SSSssshhhhHh....… gua menghisapnya dalam-dalam barang haram
yang Anton bagikan gratis.
Setelah barang habis kami keluar warung dan duduk-duduk disamping sambil
ngobrol-ngobrol, gua engga ngerti apa yang mereka bicarakan karena entah kenapa
gua malah kepikiran Kanza.
Setelah bell istirahat berbunyi gua berjalan masuk ke dalam sekolah
melalu gerbang depan, tapi Darno dan yang lain masih tetap di warung belakang.

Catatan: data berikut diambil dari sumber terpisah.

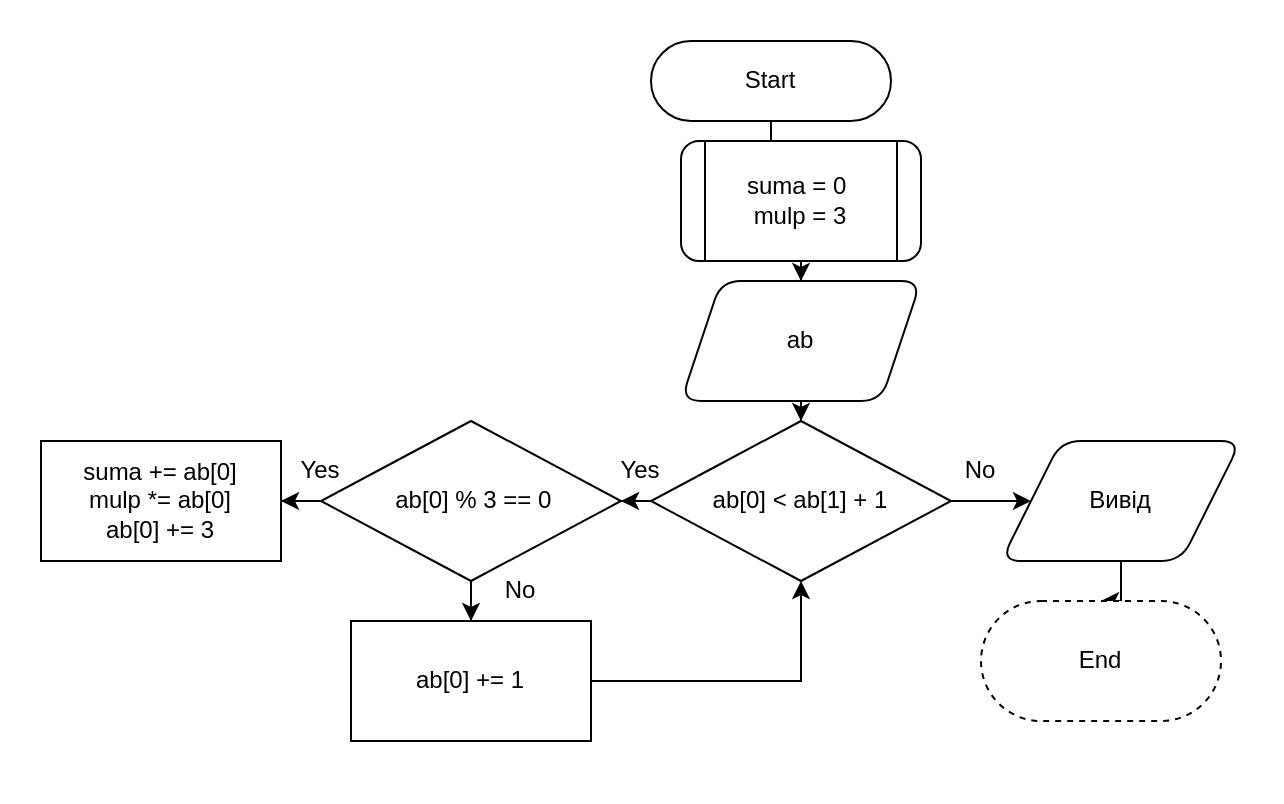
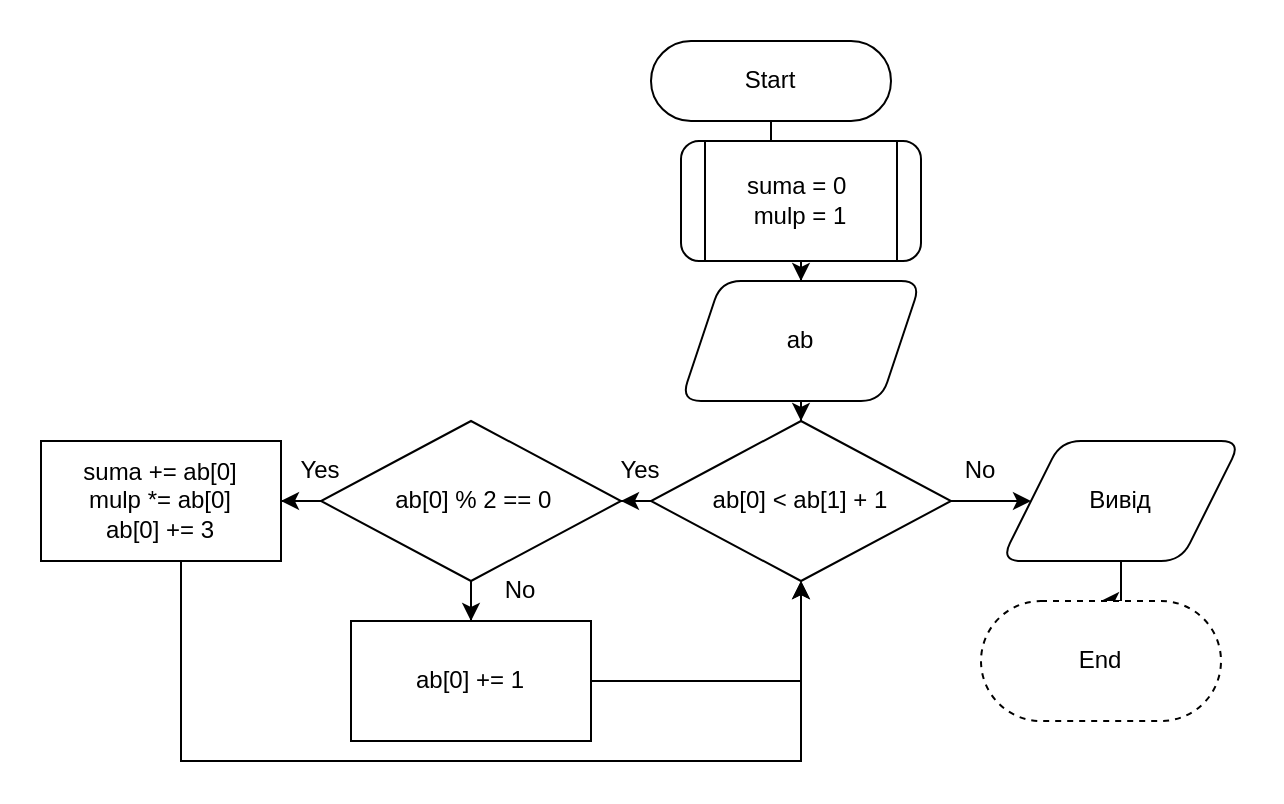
  <mxCell id="0" />
  <mxCell id="1" parent="0" />
  <mxCell id="2" value="" style="edgeStyle=orthogonalEdgeStyle;rounded=0;orthogonalLoop=1;jettySize=auto;html=1;" edge="1" parent="1" source="3" target="5"><mxGeometry relative="1" as="geometry" /></mxCell>
  <mxCell id="3" value="Start" style="rounded=1;whiteSpace=wrap;html=1;fontSize=12;glass=0;strokeWidth=1;shadow=0;arcSize=50;" parent="1" vertex="1"><mxGeometry x="325" y="20" width="120" height="40" as="geometry" /></mxCell>
  <mxCell id="4" value="" style="edgeStyle=orthogonalEdgeStyle;rounded=0;orthogonalLoop=1;jettySize=auto;html=1;" edge="1" parent="1" source="5" target="7"><mxGeometry relative="1" as="geometry" /></mxCell>
- <mxCell id="5" value="suma = 0&amp;nbsp;&lt;div&gt;mulp = 3&lt;/div&gt;" style="shape=process;whiteSpace=wrap;html=1;backgroundOutline=1;rounded=1;glass=0;strokeWidth=1;shadow=0;" vertex="1" parent="1"><mxGeometry x="340" y="70" width="120" height="60" as="geometry" /></mxCell>
+ <mxCell id="5" value="suma = 0&amp;nbsp;&lt;div&gt;mulp = 1&lt;/div&gt;" style="shape=process;whiteSpace=wrap;html=1;backgroundOutline=1;rounded=1;glass=0;strokeWidth=1;shadow=0;" vertex="1" parent="1"><mxGeometry x="340" y="70" width="120" height="60" as="geometry" /></mxCell>
  <mxCell id="6" value="" style="edgeStyle=orthogonalEdgeStyle;rounded=0;orthogonalLoop=1;jettySize=auto;html=1;" edge="1" parent="1" source="7" target="10"><mxGeometry relative="1" as="geometry" /></mxCell>
  <mxCell id="7" value="ab" style="shape=parallelogram;perimeter=parallelogramPerimeter;whiteSpace=wrap;html=1;fixedSize=1;rounded=1;glass=0;strokeWidth=1;shadow=0;" vertex="1" parent="1"><mxGeometry x="340" y="140" width="120" height="60" as="geometry" /></mxCell>
  <mxCell id="8" value="" style="edgeStyle=orthogonalEdgeStyle;rounded=0;orthogonalLoop=1;jettySize=auto;html=1;" edge="1" parent="1" source="10" target="13"><mxGeometry relative="1" as="geometry" /></mxCell>
  <mxCell id="9" style="edgeStyle=orthogonalEdgeStyle;rounded=0;orthogonalLoop=1;jettySize=auto;html=1;entryX=0;entryY=0.5;entryDx=0;entryDy=0;" edge="1" parent="1" source="10" target="23"><mxGeometry relative="1" as="geometry" /></mxCell>
  <mxCell id="10" value="ab[0] &lt; ab[1] + 1" style="rhombus;whiteSpace=wrap;html=1;rounded=1;glass=0;strokeWidth=1;shadow=0;arcSize=0;" vertex="1" parent="1"><mxGeometry x="325" y="210" width="150" height="80" as="geometry" /></mxCell>
  <mxCell id="11" value="" style="edgeStyle=orthogonalEdgeStyle;rounded=0;orthogonalLoop=1;jettySize=auto;html=1;" edge="1" parent="1" source="13" target="15"><mxGeometry relative="1" as="geometry" /></mxCell>
  <mxCell id="12" value="" style="edgeStyle=orthogonalEdgeStyle;rounded=0;orthogonalLoop=1;jettySize=auto;html=1;" edge="1" parent="1" source="13" target="17"><mxGeometry relative="1" as="geometry" /></mxCell>
- <mxCell id="13" value="&amp;nbsp;ab[0] % 3 == 0" style="rhombus;whiteSpace=wrap;html=1;rounded=1;glass=0;strokeWidth=1;shadow=0;arcSize=0;" vertex="1" parent="1"><mxGeometry x="160" y="210" width="150" height="80" as="geometry" /></mxCell>
+ <mxCell id="13" value="&amp;nbsp;ab[0] % 2 == 0" style="rhombus;whiteSpace=wrap;html=1;rounded=1;glass=0;strokeWidth=1;shadow=0;arcSize=0;" vertex="1" parent="1"><mxGeometry x="160" y="210" width="150" height="80" as="geometry" /></mxCell>
+ <mxCell id="14" style="edgeStyle=orthogonalEdgeStyle;rounded=0;orthogonalLoop=1;jettySize=auto;html=1;entryX=0.5;entryY=1;entryDx=0;entryDy=0;" edge="1" parent="1" source="15" target="10"><mxGeometry relative="1" as="geometry"><Array as="points"><mxPoint x="90" y="380" /><mxPoint x="400" y="380" /></Array></mxGeometry></mxCell>
  <mxCell id="15" value="&lt;div&gt;suma += ab[0]&lt;/div&gt;&lt;div&gt;&amp;nbsp;mulp *= ab[0]&amp;nbsp;&lt;/div&gt;&lt;div&gt;ab[0] += 3&lt;/div&gt;" style="whiteSpace=wrap;html=1;rounded=1;glass=0;strokeWidth=1;shadow=0;arcSize=0;" vertex="1" parent="1"><mxGeometry x="20" y="220" width="120" height="60" as="geometry" /></mxCell>
  <mxCell id="16" style="edgeStyle=orthogonalEdgeStyle;rounded=0;orthogonalLoop=1;jettySize=auto;html=1;entryX=0.5;entryY=1;entryDx=0;entryDy=0;" edge="1" parent="1" source="17" target="10"><mxGeometry relative="1" as="geometry" /></mxCell>
  <mxCell id="17" value="ab[0] += 1" style="whiteSpace=wrap;html=1;rounded=1;glass=0;strokeWidth=1;shadow=0;arcSize=0;" vertex="1" parent="1"><mxGeometry x="175" y="310" width="120" height="60" as="geometry" /></mxCell>
  <mxCell id="18" value="Yes" style="text;html=1;align=center;verticalAlign=middle;whiteSpace=wrap;rounded=0;" vertex="1" parent="1"><mxGeometry x="290" y="220" width="60" height="30" as="geometry" /></mxCell>
  <mxCell id="19" value="Yes" style="text;html=1;align=center;verticalAlign=middle;whiteSpace=wrap;rounded=0;" vertex="1" parent="1"><mxGeometry x="130" y="220" width="60" height="30" as="geometry" /></mxCell>
  <mxCell id="20" value="No" style="text;html=1;align=center;verticalAlign=middle;whiteSpace=wrap;rounded=0;" vertex="1" parent="1"><mxGeometry x="230" y="280" width="60" height="30" as="geometry" /></mxCell>
  <mxCell id="21" value="No" style="text;html=1;align=center;verticalAlign=middle;whiteSpace=wrap;rounded=0;" vertex="1" parent="1"><mxGeometry x="460" y="220" width="60" height="30" as="geometry" /></mxCell>
  <mxCell id="22" value="" style="edgeStyle=orthogonalEdgeStyle;rounded=0;orthogonalLoop=1;jettySize=auto;html=1;" edge="1" parent="1" source="23" target="24"><mxGeometry relative="1" as="geometry" /></mxCell>
  <mxCell id="23" value="Вивід" style="shape=parallelogram;perimeter=parallelogramPerimeter;whiteSpace=wrap;html=1;fixedSize=1;size=30;rounded=1;" vertex="1" parent="1"><mxGeometry x="500" y="220" width="120" height="60" as="geometry" /></mxCell>
  <mxCell id="24" value="End" style="whiteSpace=wrap;html=1;rounded=1;arcSize=50;dashed=1;" vertex="1" parent="1"><mxGeometry x="490" y="300" width="120" height="60" as="geometry" /></mxCell>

Gua emang jarang istirahat di warung belakang, karena malas harus gabung dengan
senior.
“Mau pesen Bakso mas Bob ?” Tanya Ijem saat gua tiba di kantin “Boleh
jem, yang pedes ya”
“Siap mas Bob”
Setelah bakso datang gua langsung
menyantapnya, rasanya begitu lapar pedahal tadi pagi gua sarapan dulu. Saat gua
lagi asik menyantap bakso Kanza dan Asti datang, tapi ada yang aneh dengan
Kanza wajahnya terlihat sedih.
“Kenapa lo Za ?” Tanya gua saat dia baru duduk “Engga apa-apa kok bob,
Jem bakso 2”
“Siap Nenk geulis”
kata Ijem
“Lah lo beli 2
laper bener ?” tanya gua heran
“Tau dah tau gue ampe gak di anggep” Protes Asti yang duduk disampingnya
“Eh iya sory sory gua gak engeuh”
“Huh” Asti mendengus kesal “Za..”
“Iya..”
“Jujur kamu
kenapa?”
“………” Kanza hanya diam sambil menundukan kepalanya “Gua emang baru kenal
lo Za, tapi gua tau lo lagi ada masalah”
“………” Kanza langsung mengangkat kepalanya menatap gua “Tadi…” Kanza
mulai bicara “Tadi kenapa za ?”
“Tadi waktu mau ke sini buku dia di ambil anak kelas XI” Lanjut Asti
menjelaskan “Cuma buku ampe sedih bener lo”
“Kamu engga
ngerti Bob” Mata Kanza sedikit berkaca-kaca “Itu buku penting buat aku” Kata
“…………” gua
hanya diam lalu berdiri dan melangkah
“Kamu mau
kemana ?” Tanya Kanza sambil berdiri di hadapan gua
“Ngambil buku
lo”
“Aku ikut..”
“Engga usah
gua aja sendiri”
“Emang kamu
tahu orangnya yang mana ?”
“Eh iya gua
gak tau….” Gua tepuk jidat “hehe yaudah yu ikut” lanjut gua sambil merangkul
Kanza
mengajaknya berjalan
“Bentar..”
“Kenapa lagi ?”
“Bayar dulu.. Jem ini duitnya di Asti ya” Kata Kanza sambil memberikan
uang dua puluh ribuan
Lalu gua
berjalan di ikuti Kanza di belakang, gua engga tahu kenapa buku itu begitu
penting buat Kanza bahkan gua engga tau apa isi bukunya. Yang pasti gua harus
bisa ngambil buku itu dari anak kelas XI.